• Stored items
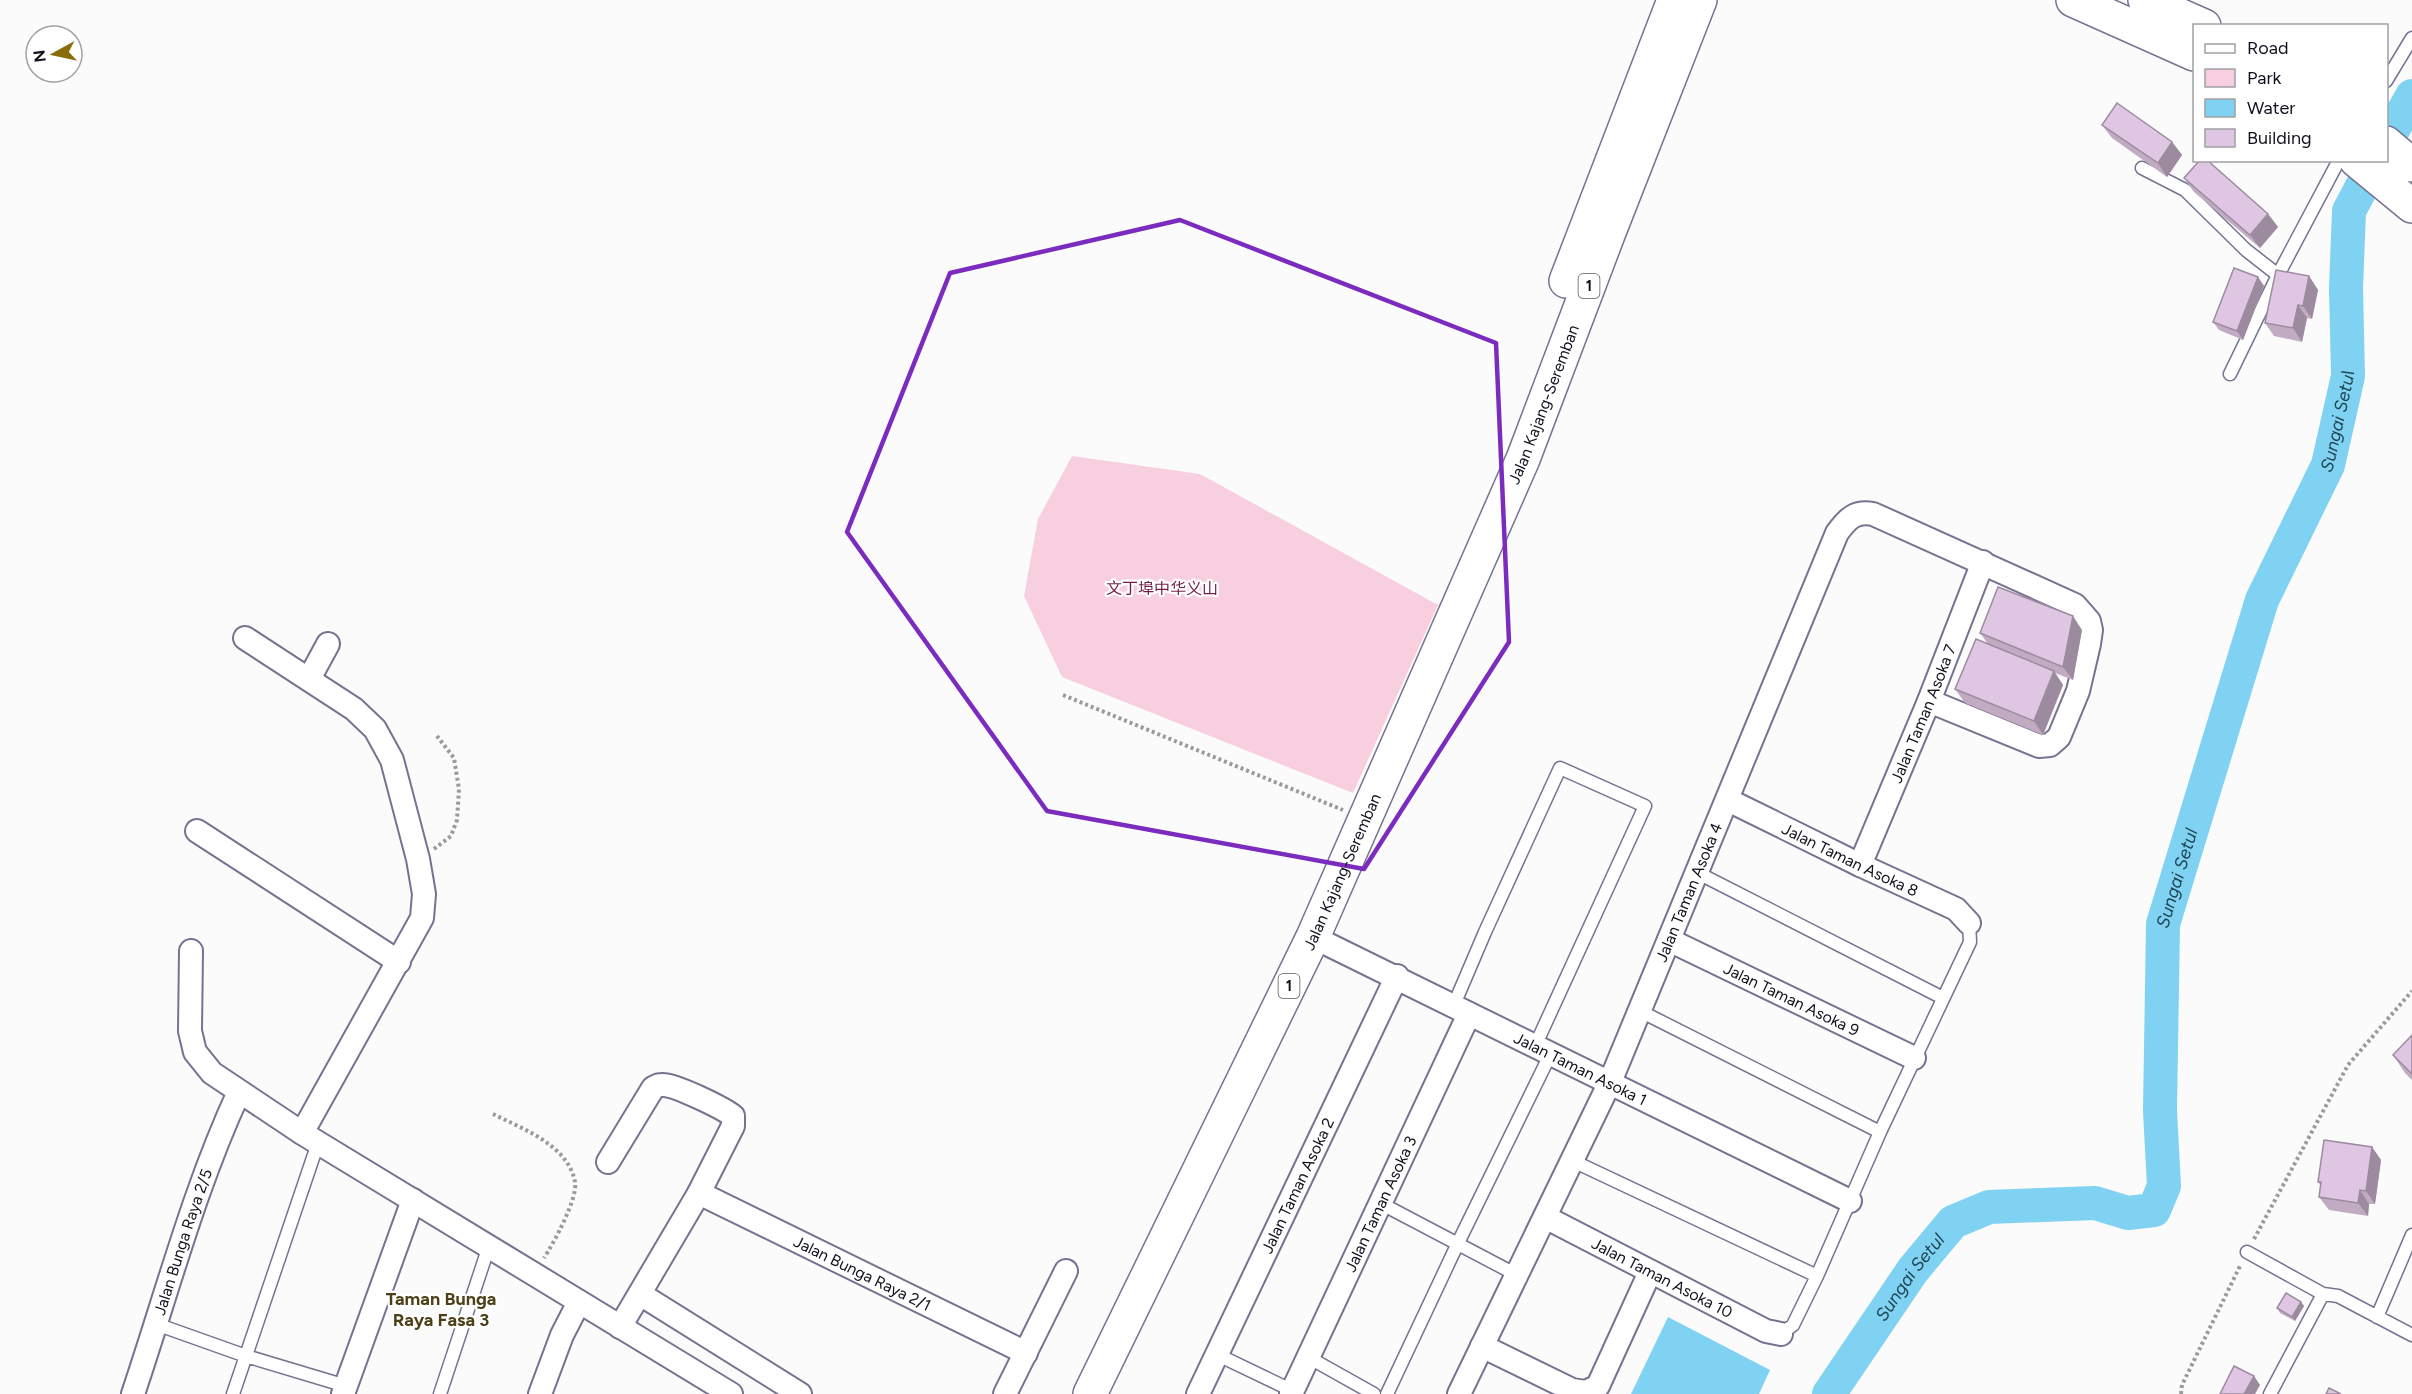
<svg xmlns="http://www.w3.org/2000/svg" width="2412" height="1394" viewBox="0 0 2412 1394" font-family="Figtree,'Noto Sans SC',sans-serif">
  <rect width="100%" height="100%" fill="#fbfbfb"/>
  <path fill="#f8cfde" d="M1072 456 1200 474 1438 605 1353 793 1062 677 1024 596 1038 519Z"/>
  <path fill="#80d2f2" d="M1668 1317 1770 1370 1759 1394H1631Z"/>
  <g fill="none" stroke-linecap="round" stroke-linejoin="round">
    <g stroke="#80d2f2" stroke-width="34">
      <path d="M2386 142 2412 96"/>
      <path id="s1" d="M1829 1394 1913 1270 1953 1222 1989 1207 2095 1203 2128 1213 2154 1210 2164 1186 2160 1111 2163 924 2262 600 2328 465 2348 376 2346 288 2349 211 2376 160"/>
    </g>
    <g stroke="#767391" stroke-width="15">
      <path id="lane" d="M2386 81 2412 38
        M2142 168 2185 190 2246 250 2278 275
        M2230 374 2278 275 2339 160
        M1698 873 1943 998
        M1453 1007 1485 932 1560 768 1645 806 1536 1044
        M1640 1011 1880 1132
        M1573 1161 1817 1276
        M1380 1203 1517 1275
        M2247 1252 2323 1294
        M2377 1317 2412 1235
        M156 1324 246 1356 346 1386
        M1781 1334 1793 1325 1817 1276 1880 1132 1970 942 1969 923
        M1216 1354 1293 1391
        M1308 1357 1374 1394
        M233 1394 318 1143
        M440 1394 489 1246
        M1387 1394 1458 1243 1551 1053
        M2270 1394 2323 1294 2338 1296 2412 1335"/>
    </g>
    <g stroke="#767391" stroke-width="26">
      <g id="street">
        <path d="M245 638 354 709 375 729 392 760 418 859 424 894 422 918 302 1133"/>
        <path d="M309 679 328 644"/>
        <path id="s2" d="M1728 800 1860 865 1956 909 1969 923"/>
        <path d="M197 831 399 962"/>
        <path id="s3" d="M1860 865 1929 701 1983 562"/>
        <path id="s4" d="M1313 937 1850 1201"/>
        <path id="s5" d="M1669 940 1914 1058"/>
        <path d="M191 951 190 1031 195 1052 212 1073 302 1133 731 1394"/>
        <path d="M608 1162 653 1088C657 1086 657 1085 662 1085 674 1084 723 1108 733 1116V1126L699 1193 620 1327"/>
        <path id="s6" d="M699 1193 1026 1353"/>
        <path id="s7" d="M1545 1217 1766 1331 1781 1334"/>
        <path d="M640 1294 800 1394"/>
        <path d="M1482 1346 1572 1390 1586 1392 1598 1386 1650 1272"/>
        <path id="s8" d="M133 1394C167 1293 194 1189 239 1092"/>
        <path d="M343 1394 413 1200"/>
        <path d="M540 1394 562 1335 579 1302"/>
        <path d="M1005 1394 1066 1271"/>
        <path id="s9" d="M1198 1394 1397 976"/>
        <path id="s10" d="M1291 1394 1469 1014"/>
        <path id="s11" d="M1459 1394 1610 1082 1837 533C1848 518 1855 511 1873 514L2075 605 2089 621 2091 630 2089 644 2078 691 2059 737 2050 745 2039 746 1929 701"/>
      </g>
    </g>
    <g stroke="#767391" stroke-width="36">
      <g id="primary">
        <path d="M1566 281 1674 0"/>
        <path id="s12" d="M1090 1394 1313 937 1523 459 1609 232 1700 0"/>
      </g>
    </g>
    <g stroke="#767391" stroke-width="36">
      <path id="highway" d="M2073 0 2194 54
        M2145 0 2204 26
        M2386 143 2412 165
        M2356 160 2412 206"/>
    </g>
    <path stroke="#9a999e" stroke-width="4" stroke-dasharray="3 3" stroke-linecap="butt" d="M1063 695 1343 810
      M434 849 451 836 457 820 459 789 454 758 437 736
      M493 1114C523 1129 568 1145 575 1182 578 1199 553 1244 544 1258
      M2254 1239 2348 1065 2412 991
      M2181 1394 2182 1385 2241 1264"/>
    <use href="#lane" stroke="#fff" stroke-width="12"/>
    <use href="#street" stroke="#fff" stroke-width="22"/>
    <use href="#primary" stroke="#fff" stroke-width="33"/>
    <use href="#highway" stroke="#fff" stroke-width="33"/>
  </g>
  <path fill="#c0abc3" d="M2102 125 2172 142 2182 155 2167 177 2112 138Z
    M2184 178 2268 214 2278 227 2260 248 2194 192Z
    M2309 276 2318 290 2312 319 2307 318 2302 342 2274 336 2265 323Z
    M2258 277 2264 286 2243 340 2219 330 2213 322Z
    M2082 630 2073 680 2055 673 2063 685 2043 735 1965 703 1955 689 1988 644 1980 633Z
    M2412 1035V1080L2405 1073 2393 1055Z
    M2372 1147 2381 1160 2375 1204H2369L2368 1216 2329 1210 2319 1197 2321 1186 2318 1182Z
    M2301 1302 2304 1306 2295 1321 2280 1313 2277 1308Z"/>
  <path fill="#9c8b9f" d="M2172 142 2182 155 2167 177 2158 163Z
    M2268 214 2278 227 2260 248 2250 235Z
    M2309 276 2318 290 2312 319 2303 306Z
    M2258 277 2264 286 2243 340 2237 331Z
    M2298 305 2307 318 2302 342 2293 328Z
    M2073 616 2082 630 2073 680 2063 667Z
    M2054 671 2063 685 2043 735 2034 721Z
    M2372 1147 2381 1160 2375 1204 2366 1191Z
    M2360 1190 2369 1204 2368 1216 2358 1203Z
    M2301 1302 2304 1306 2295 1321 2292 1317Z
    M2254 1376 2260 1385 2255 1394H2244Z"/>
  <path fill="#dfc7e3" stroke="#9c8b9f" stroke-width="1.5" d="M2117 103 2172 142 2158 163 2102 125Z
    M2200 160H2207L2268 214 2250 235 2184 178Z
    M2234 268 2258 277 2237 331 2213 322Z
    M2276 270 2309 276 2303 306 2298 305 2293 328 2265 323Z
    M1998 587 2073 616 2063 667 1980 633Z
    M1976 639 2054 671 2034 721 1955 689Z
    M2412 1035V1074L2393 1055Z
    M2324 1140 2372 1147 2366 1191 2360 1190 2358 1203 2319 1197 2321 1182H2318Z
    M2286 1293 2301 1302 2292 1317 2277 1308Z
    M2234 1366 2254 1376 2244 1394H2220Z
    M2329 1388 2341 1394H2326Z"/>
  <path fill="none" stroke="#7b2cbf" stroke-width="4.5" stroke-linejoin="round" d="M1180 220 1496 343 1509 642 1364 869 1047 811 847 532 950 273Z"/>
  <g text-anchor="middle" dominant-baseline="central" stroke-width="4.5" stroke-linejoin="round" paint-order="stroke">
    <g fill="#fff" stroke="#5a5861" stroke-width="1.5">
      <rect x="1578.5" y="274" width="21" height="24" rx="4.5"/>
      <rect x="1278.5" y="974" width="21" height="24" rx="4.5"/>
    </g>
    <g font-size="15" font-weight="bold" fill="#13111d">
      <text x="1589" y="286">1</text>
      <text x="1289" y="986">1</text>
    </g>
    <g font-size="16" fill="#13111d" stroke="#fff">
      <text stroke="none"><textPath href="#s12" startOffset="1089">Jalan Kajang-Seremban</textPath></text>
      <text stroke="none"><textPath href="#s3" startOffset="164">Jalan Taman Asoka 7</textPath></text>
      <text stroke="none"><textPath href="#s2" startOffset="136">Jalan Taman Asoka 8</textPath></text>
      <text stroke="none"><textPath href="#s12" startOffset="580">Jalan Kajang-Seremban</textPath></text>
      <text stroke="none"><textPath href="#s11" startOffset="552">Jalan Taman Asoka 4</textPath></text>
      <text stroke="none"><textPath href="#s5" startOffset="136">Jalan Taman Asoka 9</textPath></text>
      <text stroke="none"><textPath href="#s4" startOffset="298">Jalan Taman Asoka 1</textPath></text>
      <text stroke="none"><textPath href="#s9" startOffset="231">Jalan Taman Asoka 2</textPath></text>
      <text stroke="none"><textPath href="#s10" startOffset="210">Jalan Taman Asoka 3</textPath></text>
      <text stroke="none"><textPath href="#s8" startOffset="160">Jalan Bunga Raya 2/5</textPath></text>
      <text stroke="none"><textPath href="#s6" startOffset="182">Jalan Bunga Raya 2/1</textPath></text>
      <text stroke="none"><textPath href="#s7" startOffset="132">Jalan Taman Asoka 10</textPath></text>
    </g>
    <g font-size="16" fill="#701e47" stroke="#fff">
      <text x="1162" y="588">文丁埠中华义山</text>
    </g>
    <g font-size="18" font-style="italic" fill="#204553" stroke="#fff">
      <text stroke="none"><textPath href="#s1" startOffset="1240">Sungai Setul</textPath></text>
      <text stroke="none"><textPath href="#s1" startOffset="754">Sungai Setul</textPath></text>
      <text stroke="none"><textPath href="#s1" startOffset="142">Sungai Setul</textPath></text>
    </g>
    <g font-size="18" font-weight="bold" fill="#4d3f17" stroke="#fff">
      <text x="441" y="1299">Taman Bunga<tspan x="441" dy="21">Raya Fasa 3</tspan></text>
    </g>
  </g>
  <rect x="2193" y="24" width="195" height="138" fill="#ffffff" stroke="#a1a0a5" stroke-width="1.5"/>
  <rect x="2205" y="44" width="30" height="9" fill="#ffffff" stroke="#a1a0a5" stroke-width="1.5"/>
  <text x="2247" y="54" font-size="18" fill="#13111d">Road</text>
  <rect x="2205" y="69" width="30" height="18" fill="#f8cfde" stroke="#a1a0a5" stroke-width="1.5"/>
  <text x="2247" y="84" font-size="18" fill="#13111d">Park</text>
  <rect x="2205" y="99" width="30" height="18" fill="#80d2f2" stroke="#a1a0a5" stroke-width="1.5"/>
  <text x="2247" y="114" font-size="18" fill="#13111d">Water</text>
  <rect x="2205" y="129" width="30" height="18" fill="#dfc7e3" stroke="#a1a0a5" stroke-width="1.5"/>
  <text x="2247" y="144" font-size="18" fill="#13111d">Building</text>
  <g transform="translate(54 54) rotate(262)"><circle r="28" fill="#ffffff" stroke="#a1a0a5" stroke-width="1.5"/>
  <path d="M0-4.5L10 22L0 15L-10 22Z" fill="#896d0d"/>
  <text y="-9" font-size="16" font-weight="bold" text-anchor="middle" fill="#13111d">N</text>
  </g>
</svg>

• Work item
Among the entries, how many lines contain the word "Sungai"? Give the number alone.

• Answer for this exercise
3